The rules will not apply to companies' other activities outside the EU.

But the European Network on Debt and Development, an association of trade unions and non-governmental organizations, says companies should be forced to adopt country-by-country reporting for inside and outside the EU.

BBC News reported that in a letter to the European Commission President Jean-Claude Juncker, the association said multinationals should also publish more information: "The proposal... would effectively allow multinationals to continue shifting their profits out of the EU while still keeping citizens in the dark.

"It would also make the measure useless for developing countries as they would not be able to get any country-specific information."

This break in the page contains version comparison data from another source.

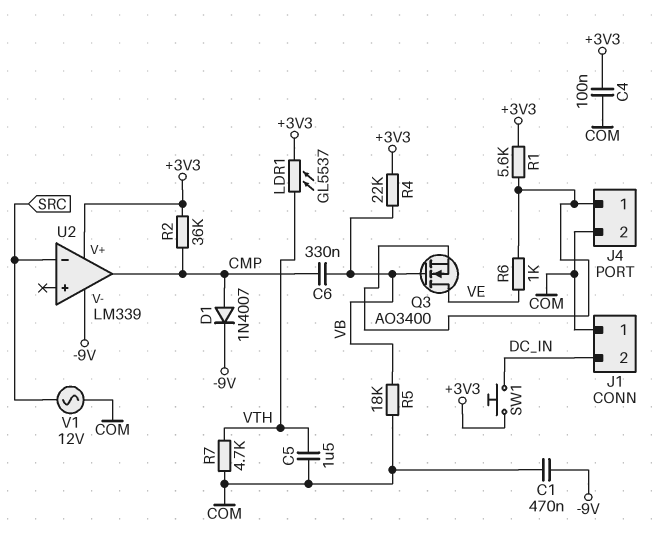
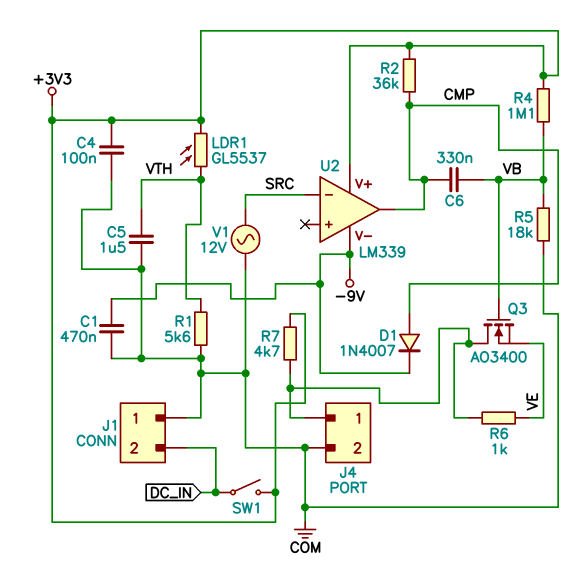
Q3: NMOS AO3400 (G VB, D VE, S J4/1) -> NMOS AO3400 (G VB, D J4/1, S VE)
R1: 5.6k (+3V3, J4/1) -> 5.6k (COM, VTH)
R4: 22k (+3V3, VB) -> 1.1M (+3V3, VB)
R7: 4.7k (COM, VTH) -> 4.7k (+3V3, J4/1)
SW1: button (+3V3, DC_IN) -> switch (+3V3, DC_IN)

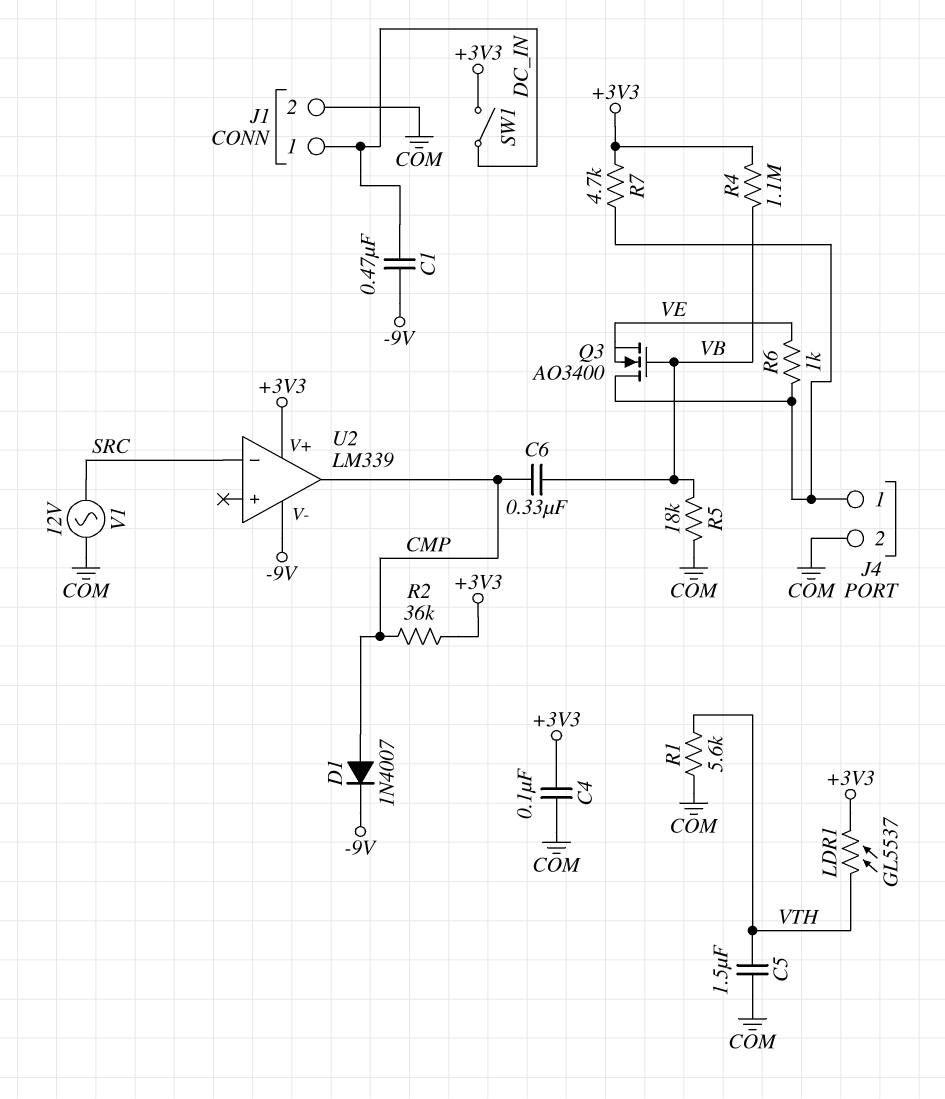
C1: 470nF (-9V, COM) -> 470nF (-9V, DC_IN)
J1 pin 1: COM -> DC_IN
J1 pin 2: DC_IN -> COM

An EU source said that getting the rules applied outside the EU would be politically impossible. She said: "We'd never get [that] passed. We need it to have political backing."

More information

Lord Hill, the EU's financial services commissioner, said: "The main risks of having disaggregated information outside the EU is that businesses in other jurisdictions could get important business data on European businesses that they could use to their competitive advantage, and third-country tax jurisdictions might see information that could lead them to double-tax firms.

"Our economies and societies depend on a tax system that's fair, a principle that applies both to individuals and to business.

"Yet today, by using complicated tax arrangements, some multinationals can pay nearly a third less tax than companies that only operate in one country.

"The Panama Papers have not changed our agenda, but I think that they have strengthened our determination to make sure that taxes are paid where profits are generated."